[Dataset entries]
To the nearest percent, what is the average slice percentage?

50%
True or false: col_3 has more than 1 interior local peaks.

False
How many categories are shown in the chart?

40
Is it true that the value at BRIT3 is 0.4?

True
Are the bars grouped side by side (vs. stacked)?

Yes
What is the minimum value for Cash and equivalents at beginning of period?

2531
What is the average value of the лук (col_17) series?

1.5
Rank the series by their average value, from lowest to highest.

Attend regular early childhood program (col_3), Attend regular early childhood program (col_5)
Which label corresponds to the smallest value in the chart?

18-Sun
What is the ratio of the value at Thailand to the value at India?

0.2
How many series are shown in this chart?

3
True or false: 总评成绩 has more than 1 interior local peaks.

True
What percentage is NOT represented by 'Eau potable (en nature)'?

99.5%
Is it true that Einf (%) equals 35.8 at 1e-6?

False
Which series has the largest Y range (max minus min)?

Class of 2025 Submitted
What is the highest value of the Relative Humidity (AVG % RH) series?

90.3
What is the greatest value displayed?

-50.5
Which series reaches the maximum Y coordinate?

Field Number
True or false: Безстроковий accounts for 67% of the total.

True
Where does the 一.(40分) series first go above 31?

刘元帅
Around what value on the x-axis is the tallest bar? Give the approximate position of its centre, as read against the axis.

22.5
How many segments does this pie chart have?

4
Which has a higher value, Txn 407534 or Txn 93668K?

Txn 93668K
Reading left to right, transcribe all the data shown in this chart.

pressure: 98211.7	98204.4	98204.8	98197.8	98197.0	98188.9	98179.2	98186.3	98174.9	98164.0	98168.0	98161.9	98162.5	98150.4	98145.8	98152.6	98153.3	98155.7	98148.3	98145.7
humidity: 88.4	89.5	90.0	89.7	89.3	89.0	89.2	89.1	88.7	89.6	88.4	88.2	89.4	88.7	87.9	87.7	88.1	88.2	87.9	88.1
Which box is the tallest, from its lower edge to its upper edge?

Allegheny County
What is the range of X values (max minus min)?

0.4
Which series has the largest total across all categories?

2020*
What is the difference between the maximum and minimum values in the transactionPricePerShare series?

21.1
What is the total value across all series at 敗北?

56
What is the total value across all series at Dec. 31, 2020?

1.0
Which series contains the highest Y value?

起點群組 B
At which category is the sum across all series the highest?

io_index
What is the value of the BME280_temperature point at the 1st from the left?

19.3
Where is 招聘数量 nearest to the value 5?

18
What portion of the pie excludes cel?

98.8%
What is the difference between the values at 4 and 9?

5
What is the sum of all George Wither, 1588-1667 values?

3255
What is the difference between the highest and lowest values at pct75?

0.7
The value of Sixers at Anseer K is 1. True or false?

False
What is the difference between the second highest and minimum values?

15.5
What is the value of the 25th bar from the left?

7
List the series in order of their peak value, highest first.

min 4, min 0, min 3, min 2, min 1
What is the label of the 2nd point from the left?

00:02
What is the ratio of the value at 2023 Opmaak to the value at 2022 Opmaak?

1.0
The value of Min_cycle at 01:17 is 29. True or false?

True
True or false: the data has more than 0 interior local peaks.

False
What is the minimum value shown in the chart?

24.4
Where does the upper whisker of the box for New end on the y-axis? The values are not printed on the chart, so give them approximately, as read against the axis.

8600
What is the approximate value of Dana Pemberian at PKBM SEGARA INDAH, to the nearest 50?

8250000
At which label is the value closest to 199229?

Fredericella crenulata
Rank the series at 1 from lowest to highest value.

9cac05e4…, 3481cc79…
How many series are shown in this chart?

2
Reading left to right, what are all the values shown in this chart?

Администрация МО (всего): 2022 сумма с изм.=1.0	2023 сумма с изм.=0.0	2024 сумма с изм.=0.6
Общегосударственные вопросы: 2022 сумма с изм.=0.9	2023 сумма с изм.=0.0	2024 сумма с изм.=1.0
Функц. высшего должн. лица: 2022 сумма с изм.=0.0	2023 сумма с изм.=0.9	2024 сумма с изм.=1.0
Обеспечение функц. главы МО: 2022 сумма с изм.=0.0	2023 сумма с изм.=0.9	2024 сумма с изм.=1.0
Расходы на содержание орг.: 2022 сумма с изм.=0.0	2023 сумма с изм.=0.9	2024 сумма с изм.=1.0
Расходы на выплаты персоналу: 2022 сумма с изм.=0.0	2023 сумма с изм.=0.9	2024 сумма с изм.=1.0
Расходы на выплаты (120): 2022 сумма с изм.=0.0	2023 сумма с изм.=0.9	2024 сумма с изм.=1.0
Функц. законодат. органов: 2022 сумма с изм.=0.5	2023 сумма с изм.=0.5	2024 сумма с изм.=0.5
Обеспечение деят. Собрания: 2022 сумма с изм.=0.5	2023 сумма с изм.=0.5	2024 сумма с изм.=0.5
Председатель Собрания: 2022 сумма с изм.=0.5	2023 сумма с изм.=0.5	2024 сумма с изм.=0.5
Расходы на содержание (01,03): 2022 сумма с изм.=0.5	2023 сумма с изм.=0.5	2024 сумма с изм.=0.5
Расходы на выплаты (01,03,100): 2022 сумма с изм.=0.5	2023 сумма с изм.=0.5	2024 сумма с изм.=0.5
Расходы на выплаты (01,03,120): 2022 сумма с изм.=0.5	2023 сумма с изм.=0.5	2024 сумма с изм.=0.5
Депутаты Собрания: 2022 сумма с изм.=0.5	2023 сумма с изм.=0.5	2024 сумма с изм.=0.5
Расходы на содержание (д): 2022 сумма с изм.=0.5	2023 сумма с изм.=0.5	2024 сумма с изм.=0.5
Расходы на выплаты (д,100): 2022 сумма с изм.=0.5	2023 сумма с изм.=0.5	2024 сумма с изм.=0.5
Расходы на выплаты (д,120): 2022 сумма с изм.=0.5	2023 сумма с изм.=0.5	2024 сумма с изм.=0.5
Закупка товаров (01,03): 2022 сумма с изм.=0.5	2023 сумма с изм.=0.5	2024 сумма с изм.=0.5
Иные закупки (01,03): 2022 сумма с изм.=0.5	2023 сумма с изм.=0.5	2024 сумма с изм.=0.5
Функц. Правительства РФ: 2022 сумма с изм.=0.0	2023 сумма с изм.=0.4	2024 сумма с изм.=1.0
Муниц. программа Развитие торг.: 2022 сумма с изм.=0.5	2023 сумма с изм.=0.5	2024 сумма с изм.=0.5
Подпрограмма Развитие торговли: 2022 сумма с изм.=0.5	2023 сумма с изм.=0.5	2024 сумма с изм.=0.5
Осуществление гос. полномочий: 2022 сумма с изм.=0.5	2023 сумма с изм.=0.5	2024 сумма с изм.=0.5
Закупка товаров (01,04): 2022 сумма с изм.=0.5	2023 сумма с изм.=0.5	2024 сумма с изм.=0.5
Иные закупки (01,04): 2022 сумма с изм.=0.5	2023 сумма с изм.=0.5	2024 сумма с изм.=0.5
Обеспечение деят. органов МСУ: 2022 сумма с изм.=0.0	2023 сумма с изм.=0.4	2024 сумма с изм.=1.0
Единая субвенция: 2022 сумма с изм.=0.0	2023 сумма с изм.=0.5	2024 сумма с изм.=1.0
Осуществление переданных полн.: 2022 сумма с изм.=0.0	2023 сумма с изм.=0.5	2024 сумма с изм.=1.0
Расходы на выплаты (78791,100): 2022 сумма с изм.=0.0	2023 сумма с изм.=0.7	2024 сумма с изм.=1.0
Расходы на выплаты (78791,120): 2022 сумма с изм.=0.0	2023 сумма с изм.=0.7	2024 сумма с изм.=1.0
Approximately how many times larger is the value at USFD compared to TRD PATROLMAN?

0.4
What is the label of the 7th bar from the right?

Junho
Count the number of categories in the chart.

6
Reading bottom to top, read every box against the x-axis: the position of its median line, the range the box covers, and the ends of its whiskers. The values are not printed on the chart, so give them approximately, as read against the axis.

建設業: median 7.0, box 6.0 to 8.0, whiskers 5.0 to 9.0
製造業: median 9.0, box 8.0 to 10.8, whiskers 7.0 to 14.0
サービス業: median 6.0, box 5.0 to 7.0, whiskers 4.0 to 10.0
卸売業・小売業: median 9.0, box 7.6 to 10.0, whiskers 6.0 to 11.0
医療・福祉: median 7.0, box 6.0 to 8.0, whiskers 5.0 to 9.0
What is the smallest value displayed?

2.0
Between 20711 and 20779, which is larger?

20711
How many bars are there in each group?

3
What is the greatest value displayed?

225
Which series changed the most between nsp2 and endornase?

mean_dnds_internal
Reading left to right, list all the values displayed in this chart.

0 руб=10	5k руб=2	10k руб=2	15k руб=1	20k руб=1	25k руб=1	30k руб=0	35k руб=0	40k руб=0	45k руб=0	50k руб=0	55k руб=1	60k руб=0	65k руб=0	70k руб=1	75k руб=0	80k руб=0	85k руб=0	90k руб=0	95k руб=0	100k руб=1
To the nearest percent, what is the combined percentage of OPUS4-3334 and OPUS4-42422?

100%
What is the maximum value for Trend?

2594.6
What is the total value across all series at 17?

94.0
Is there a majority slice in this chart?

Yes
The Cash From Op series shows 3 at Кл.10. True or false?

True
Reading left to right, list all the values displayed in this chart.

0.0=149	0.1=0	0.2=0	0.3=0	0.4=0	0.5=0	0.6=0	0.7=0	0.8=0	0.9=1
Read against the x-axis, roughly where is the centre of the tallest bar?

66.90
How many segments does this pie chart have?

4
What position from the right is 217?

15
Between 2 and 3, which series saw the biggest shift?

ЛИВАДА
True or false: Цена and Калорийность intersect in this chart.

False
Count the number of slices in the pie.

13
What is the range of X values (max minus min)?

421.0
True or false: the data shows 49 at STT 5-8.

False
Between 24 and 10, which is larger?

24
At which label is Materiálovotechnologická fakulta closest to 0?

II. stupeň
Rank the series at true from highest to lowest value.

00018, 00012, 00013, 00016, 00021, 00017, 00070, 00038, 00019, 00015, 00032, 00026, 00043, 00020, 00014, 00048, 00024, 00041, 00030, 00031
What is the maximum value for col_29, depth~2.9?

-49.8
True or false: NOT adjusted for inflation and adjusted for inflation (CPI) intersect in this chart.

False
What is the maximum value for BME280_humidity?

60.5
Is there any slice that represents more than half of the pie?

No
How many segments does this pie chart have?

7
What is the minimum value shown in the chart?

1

_Directive_. Pick out every line in the listing that contains the word "first", and copy each of those lines in full. Matching is case-sensitive.

_Solved problem_.
Where does the 一.(40分) series first go above 31?
List the series in order of their peak value, highest first.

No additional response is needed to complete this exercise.